Thermal Simulation of a Metro System
Jorge Amaya
Roberto Román
Takeshi Asahi (Research Engineer)
Guillermo Poblete (Research Engineer)
Jose Antonio Sanchez (Research Engineer)
Universidad de Chile
We present a brief outline of the hypothesis behind our model, the way it was conceived and how one can use it to deal with "what-if" scenarios. We have made some simplifications, but this actual model can be improved.
Basic Approach
Instead of using empirical parameters for the model, we decided that the best approach was from a strictly physical point of view. Thus the system is modelled as dynamic systems (the trains) that move between stations and this system has certain energy inputs and outputs.
Then we have the tunnel system that interacts with the energy exchanges that rise from the train system.
Train model:
The train was modelled as a dynamic system that moves along rails. The train has a certain mass (tare weight, load and rolling inertial mass) and one wants it to follow a certain acceleration and deceleration curve.

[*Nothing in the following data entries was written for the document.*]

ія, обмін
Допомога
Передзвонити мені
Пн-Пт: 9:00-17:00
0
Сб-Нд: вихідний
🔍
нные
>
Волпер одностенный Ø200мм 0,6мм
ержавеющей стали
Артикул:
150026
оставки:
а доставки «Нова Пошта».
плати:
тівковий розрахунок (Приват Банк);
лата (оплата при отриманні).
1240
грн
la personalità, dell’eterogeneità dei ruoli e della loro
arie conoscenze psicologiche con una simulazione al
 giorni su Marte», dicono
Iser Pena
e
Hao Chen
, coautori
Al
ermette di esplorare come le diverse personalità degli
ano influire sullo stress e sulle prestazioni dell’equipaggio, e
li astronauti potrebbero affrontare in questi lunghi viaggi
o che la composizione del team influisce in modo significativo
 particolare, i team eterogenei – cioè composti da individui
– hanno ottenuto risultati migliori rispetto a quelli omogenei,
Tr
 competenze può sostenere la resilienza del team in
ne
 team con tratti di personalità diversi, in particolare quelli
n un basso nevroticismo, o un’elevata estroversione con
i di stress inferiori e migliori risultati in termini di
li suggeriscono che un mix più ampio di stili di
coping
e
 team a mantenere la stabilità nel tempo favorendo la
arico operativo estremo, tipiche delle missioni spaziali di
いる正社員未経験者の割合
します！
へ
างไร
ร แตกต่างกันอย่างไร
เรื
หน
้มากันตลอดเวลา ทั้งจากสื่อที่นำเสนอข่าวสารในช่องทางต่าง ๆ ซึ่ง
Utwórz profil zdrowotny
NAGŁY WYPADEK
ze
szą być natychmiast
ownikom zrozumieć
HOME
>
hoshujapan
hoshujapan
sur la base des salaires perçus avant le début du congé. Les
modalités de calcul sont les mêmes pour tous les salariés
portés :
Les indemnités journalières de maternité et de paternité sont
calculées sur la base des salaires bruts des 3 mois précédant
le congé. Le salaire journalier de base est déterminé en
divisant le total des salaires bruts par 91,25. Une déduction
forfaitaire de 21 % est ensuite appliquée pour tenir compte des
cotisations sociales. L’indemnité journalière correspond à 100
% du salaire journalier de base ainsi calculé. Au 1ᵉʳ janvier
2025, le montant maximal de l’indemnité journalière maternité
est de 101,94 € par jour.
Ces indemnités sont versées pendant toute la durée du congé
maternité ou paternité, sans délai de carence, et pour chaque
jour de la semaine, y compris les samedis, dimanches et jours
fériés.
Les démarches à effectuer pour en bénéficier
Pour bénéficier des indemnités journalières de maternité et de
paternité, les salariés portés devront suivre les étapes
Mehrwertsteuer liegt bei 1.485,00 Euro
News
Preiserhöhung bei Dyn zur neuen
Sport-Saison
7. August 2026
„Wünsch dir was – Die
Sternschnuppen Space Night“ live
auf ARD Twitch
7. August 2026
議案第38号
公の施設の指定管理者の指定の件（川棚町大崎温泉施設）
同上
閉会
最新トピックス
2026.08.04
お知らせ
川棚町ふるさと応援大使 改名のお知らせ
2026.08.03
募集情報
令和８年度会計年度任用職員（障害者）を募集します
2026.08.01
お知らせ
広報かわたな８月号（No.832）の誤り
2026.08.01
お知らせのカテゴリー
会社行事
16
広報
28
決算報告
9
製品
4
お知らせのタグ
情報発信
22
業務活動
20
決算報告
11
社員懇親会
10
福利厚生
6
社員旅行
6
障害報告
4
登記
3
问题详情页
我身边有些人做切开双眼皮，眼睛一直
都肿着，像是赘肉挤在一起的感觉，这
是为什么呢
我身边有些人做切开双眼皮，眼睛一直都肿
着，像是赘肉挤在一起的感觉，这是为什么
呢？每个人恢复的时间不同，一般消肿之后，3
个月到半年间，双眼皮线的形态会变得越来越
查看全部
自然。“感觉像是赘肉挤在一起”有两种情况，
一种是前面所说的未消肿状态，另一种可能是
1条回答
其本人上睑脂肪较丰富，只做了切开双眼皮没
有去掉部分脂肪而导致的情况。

Forces that act on the train are: inertia, rolling friction, air drag. From the basic equations one can calculate the required force for the train to accelerate and thus the input power as well as the energy losses.
Speed / distance track:
From basic kinematics, we use the speed versus distance for this simple model. We had to use a 1 meter interval to have good enough approximations. One can input and change parameters such as: mass (empty, passengers and inertia), the acceleration versus distance profile, rolling resistance, drag coefficient and the power dissipated by auxiliaries.
Braking efficiency actually can be modified.
Kinematics results:
Besides the speed versus distance profile, one also obtains the force necessary to accelerate the train and also the different losses, including braking losses. These are presented both as kW as well as kJ per meter. From these results it is evident that, except during braking, one important loss to the tunnel is due to auxiliaries.
As the train moves along the track, there is power dissipating as heat. This is then calculated as energy dissipated per meter of track when a train passes.
For the moment, we suppose the track is horizontal and straight. It should not be too difficult to incorporate slopes and curves.
The basic idea of this approach was to have a good breakdown of the different forces that act upon the train and then compare these with real cases of study.